We Are Family readers Andrew and Iain are a couple in their 50s living in a small, rural community in Wiltshire. They foster Steven*, 10, whose disruptive behaviour led to problems at home and school. This is Steven’s first time in care and he is the couple's first long-term placement. We talked to Andrew and Iain about their experiences as foster carers.
Iain: It always interested me. I knew I could never have children but felt that I had a lot to offer in terms of support and understanding. I had been going through the process as a single man, but then Andrew and I met up again (they had known each other previously).
Andrew: I wanted kids too, and had been quite involved with my nieces and nephews. When Iain and I got together we were told that we would have to wait two years to make sure our relationship was stable before we could apply as a couple. There were never any issues about us being older (Andrew was 50 when they started the process and Iain was 48).
I: Some of the parents who’s children were to be fostered might have had an issue with us being a same-sex couple. Strangely enough Steven was given to us because we're a same-sex couple: the understanding was that two men were better suited to deal with this particular child. We’ve had that before: people have said it's a positive as some kids can manipulate male and female couples against each other. Sometimes they don’t have respect for women because of the environment they’ve been brought up in. With Steven it doesn’t even come into his head that we’re a same-sex couple.
A: Often when you go to an agency as opposed to a council you get kids with more challenging behaviour, or older ones - the kids that the council can’t place...
I: We knew that, but didn’t really appreciate what the difference was. We decided to use an agency and were quite open to what age child we would be offered, but because I’m a smoker we couldn’t have any under-fives. We don’t smoke in the house, but that’s the rule. Boy or girl, we weren’t bothered.
A: We did respite fostering initially so we’d had some experience with kids of different ages. It's like a holiday for those kids: they can be on their best behaviour. We were warned that one kid was very difficult, and were told to fasten the bookcases to the wall, remove ornaments, but he was fine. He was hyper: he didn’t sleep. Respite fostering gave us a bit of an idea about what we would be dealing with. What it didn’t prepare us for was the day-to-day; if you’ve got a kid for a week or two there’s an end in sight but it’s different when you have one long-term.
I: The same with rules: in respite fostering you can tell them that you’ve been told that they have to have their bath at a certain time, to go to bed at a certain time, but when you’ve got a child with you longer term it’s your own rules. If you don’t get it right at the beginning it’s hard to implement rules later.
A: Kids are very good at remembering. ‘Oh, you let me do that last time...’
I: You have to be consistent. It's good to have a key word or sentence that you can use between you. I could be dealing with Steven and Andrew walks in and wants to pipe in; it’s good to have a saying like ‘have you checked on the chickens?’ which actually means ‘shut the f*** up’! Always show a united front, even if you want to kill each other. In front of the kid you have to go along with each other. They pick up on a lot.
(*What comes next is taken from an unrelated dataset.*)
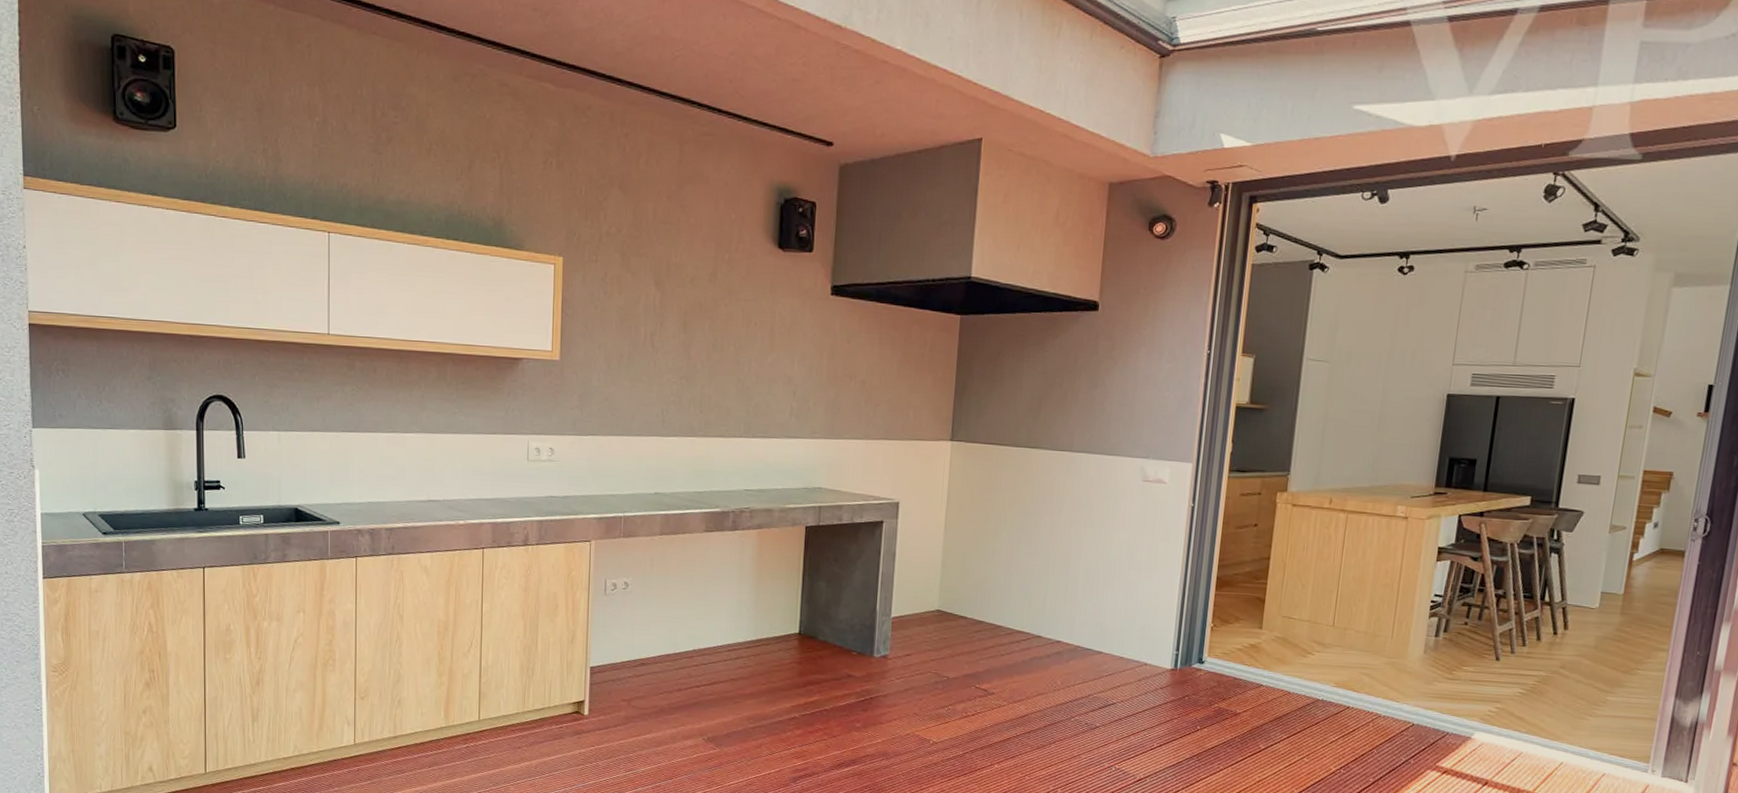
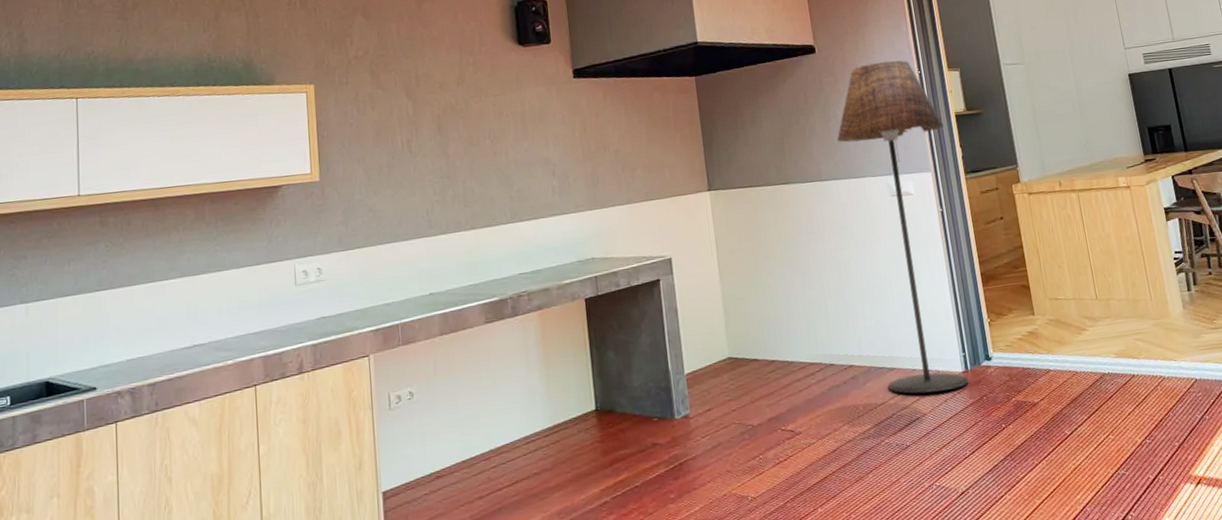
floor lamp: none [1090,332,1220,684] -> present [836,60,968,394]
A: Initially one kid didn’t want to go out at all, he didn’t want to go to school, all he wanted to do was play computer games and not communicate with us or his social worker.
I: He wouldn’t shower, he wouldn’t walk the dogs; he wouldn’t put his shoes on to go out... he was in his own world. Even if you sat with him he wouldn’t communicate.
A: He hadn’t been in care before and didn’t want to be here. He was going to a safe place: if I don’t engage with the outside world then it’s not happening.
I: He was withdrawn at home before, and he’d been verbally and physically aggressive. His family couldn’t cope. At school he would act out big time: if he didn’t want to do something then he wasn’t going to do it. But he’s not like that now. He’d never been taught the importance of doing his school work, but he’s got so much potential. He could do it, but he was scared of failure so he’d give up. There was no routine, no structure at home, and getting that structure, that nurturing is what they need. But he’ll never blame his family: he feels guilty that he’s having a better life... it’s all ‘I hate you, I want to go home’. They’re not fighting against you, they’re fighting against the world.
I: When you take on a kid you don’t think about the little things. You can’t stop for a coffee when you’re out and about; kids don’t want to do that. You spend a lot of time in soft-play centres!
A: The rewards come from small things: with Steven the look on his face when you tuck him in at night, or his wanting to sit next to you on the sofa. Seeing him chat with people in the village and achieving little things he’d never done before, like sledging or talking to a horse.
I: Steven’s doing great at school now. It’s early days, but he’s showing great potential – considering how much school he’s missed. He’s a bright kid, he just needs reassurance and clear boundaries. We got him into swimming: he hated it at first because he had major body issues, but now he loves it. Every Saturday morning he comes out of the pool beaming! This is not the same boy that a report was written about a year ago.
A: Everybody in the community has been really supportive. We only moved here a month before we got Steven. Everybody likes him. We had another child with is for respite fostering recently and Steven was brilliant: he took on the big brother role. It was great for both of them.
*Names have been changed to protect identities.